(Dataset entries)
^^^^^^^^^^^^^^^^

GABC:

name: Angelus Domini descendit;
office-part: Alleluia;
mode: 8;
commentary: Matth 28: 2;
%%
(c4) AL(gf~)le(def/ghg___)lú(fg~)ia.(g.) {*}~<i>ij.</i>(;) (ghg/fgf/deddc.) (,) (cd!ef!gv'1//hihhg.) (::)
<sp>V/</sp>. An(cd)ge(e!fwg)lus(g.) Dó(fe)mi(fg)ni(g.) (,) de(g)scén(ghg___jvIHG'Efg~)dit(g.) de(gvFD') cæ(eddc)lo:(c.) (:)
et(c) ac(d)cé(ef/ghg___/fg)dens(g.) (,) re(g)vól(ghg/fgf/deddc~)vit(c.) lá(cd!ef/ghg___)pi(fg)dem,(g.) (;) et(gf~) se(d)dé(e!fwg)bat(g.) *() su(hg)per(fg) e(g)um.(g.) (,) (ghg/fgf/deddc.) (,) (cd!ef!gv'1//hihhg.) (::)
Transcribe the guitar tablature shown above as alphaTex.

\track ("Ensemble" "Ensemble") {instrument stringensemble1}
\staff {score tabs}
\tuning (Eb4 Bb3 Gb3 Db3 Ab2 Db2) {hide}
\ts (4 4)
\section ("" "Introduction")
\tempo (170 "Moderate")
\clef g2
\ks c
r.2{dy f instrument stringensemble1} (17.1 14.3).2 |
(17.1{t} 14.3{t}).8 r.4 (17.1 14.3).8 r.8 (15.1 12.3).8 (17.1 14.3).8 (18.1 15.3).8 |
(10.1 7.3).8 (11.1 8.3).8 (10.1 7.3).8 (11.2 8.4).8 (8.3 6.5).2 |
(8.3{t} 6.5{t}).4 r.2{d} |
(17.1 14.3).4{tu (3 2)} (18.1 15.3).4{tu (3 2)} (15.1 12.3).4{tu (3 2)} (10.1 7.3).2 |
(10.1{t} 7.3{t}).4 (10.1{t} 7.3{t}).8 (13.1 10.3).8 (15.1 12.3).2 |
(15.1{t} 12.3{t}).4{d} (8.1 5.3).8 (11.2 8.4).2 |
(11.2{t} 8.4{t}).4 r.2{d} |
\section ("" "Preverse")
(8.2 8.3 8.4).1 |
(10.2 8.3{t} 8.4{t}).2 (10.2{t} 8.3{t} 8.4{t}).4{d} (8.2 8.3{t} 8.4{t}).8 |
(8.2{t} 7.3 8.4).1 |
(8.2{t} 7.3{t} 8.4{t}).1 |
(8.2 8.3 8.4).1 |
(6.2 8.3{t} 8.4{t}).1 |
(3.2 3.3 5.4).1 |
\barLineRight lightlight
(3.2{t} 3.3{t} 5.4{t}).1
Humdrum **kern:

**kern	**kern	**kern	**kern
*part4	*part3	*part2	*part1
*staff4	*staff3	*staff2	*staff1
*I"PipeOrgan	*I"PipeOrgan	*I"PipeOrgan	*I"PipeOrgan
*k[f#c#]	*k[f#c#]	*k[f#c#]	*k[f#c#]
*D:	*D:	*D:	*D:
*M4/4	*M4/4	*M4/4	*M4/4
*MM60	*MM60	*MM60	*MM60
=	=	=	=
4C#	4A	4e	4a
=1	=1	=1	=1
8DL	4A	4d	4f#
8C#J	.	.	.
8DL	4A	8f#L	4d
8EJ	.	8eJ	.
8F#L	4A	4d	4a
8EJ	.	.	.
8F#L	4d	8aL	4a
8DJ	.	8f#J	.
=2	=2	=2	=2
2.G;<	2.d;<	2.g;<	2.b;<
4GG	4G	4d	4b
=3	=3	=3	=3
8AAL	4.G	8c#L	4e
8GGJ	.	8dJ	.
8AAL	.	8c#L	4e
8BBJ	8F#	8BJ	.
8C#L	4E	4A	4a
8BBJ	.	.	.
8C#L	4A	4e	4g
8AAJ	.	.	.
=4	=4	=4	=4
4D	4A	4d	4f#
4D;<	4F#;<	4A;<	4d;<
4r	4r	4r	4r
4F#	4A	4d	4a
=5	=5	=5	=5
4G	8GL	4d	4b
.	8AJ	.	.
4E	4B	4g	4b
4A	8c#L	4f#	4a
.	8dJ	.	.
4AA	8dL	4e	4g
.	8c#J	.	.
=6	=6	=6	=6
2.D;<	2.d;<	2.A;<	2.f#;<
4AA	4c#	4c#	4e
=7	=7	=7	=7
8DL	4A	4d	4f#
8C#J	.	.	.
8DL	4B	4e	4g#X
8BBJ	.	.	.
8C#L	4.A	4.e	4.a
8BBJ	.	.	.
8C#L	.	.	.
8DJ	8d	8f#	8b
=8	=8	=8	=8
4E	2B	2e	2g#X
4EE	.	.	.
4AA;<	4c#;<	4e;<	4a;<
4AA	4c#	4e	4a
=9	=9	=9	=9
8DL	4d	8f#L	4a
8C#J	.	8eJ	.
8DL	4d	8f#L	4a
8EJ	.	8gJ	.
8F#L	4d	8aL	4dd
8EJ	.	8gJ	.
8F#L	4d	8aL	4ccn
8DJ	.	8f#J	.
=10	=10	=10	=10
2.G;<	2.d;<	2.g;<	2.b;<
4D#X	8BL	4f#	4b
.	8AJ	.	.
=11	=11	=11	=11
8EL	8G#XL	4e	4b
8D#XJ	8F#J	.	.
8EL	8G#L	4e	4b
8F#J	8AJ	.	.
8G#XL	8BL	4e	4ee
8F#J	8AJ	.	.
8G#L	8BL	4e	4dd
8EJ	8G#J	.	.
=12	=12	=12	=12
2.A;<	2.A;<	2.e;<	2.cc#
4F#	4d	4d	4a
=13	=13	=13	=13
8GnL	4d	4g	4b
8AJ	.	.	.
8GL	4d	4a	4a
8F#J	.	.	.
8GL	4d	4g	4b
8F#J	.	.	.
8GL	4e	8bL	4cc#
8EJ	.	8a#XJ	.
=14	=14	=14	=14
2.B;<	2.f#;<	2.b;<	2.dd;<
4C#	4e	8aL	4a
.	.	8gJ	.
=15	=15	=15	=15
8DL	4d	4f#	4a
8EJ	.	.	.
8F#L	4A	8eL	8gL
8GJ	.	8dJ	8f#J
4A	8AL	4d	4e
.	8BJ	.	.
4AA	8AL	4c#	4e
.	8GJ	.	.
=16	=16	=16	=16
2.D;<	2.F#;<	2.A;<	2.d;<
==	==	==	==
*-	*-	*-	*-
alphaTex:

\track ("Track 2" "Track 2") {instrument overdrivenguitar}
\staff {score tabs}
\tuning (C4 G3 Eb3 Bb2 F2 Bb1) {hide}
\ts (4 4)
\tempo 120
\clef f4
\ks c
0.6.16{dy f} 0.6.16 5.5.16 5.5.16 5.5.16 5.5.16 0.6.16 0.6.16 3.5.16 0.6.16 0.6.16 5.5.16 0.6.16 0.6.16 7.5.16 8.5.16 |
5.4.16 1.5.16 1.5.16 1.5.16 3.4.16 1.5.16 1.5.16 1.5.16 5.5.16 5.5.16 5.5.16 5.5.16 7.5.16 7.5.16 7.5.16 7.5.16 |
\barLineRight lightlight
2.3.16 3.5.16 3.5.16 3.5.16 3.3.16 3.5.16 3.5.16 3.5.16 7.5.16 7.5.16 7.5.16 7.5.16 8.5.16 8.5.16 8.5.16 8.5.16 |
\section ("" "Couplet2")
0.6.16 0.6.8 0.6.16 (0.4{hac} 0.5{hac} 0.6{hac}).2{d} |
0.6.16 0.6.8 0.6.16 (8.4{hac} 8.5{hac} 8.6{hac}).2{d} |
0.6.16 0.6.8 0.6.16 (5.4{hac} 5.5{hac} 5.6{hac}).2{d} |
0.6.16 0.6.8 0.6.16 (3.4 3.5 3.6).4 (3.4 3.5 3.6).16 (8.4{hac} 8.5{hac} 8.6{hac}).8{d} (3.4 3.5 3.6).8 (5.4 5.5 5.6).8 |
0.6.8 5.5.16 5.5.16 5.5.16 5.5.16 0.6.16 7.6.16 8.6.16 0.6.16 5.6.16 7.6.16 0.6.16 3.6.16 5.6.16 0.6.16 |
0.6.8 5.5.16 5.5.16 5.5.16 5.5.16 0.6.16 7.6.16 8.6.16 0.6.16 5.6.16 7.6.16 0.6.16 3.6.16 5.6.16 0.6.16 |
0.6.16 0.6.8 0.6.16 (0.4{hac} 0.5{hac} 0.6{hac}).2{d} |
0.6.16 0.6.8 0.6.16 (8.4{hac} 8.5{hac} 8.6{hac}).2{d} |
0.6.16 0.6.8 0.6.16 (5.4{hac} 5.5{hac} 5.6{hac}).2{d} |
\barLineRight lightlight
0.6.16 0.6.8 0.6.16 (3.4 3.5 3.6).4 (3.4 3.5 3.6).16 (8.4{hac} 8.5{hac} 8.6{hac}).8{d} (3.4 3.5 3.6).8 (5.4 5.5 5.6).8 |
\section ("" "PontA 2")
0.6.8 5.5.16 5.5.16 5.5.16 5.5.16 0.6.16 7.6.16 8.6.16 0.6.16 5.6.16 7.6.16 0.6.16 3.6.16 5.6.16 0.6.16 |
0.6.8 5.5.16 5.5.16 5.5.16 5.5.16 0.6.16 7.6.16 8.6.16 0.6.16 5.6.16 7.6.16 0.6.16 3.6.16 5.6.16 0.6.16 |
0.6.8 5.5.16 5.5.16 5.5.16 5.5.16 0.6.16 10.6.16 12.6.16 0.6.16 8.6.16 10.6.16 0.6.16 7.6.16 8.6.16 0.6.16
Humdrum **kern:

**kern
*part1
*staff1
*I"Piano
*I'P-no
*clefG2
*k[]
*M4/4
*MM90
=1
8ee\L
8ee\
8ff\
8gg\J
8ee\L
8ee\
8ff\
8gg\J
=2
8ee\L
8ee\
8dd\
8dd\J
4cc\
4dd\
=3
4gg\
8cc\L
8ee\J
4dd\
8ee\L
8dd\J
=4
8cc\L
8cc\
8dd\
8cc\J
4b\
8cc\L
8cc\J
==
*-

^^^^^^^^^^^^^^^^

REQUEST: Count the lines in the rows above that contain the string "alphaTex" and give only that number.

WRITTEN ANSWER: 2